Falling 10-year fixed rates save borrowers over £3,500

Price cuts on 10-year fixed rate mortgages have saved borrowers more than £3,500 over the last year - equivalent to five months of repayments or nine months ‘interest free’, according to new analysis by Private Finance.

Related topics:  Mortgages
Rozi Jones
20th February 2017
house and savings
"It seems counter-intuitive that fixing the price of their loan for a much shorter period of time remains the default option for many consumers."

Its research shows that a borrower with the average £150,000 loan would have saved £30 a month or £3,595 over the fixed term by locking into a 10-year deal in December 2016, compared with a year earlier, as a result of average rates falling by 38 bps from 3.36% to 2.98% during that time.

However average 10-year fixed rates are beginning to rise, increasing by 23 basis points between October and December 2016.

The price difference between 10-year fixes and 2, 3 or 5 year fixes has also increased in recent months, pushing up the monthly ‘security premium’ for longer-term borrowers.

In December 2016, the monthly security premium for a 10 year fix reached £115 compared with 2 year fixes; £89 a month compared with 3 year fixes; and £55 a month compared with 5 year fixes.

Shaun Church, Director at Private Finance, commented: “Today’s ultra-low interest rate environment means 10-year fixes are now less than short-term fixes were just a few years ago. With loan terms getting longer and people moving house less often, it seems counter-intuitive that fixing the price of their loan for a much shorter period of time remains the default option for many consumers.

“For many, the additional cost of a long-term deal is a small price to pay for extra peace of mind, particularly when rates are at historic lows and there is a growing sense of uncertainty about the long-term outlook for household finances and the economy.
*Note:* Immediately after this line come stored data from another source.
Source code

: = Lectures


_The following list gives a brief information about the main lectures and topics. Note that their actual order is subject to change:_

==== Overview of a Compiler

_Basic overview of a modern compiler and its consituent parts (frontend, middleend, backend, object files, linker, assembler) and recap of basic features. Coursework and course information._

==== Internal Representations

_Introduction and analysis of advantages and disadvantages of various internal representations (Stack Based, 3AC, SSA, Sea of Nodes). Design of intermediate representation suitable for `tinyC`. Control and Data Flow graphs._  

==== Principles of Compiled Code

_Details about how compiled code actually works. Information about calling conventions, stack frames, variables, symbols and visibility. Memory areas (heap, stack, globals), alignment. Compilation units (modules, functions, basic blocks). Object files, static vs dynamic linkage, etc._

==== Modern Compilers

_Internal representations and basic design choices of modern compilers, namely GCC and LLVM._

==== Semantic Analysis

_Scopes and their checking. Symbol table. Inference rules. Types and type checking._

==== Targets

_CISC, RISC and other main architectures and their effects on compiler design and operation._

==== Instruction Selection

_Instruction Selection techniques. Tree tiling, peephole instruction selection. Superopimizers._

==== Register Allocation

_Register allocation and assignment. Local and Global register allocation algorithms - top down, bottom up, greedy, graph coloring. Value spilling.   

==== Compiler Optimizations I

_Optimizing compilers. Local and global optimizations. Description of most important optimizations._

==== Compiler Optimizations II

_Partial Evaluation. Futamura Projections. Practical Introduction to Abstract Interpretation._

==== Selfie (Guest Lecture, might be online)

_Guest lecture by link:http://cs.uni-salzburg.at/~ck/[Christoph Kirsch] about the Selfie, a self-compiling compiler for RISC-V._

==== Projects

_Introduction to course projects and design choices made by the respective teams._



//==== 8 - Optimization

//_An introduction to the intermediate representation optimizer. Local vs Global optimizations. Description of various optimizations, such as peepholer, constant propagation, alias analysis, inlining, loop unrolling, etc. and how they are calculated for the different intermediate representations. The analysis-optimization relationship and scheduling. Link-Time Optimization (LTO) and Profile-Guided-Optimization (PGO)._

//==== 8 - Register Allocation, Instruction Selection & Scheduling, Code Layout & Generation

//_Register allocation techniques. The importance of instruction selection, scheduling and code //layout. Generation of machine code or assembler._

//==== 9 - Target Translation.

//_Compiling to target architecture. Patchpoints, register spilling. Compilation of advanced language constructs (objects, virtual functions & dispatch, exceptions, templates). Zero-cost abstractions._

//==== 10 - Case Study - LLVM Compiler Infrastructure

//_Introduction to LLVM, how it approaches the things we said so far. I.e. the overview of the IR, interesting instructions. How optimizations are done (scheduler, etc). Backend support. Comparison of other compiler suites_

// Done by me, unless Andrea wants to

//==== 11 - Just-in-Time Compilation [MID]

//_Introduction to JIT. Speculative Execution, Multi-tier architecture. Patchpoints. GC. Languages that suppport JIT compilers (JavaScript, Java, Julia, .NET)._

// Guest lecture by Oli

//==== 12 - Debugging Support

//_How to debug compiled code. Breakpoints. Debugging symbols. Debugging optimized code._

“It is important that borrowers seek advice to weigh up all their options, but lenders can also do more to make 10-year products more appealing. Despite the fall in rates, the 10-year market is nowhere near as competitive as that for shorter-term fixes, where lenders have been known to undercut one another with sub-1% deals. The psychological barrier of locking in for a decade would also be reduced if lenders offered greater flexibility on remortgaging costs and break points within the fixed term, in case personal circumstances change.”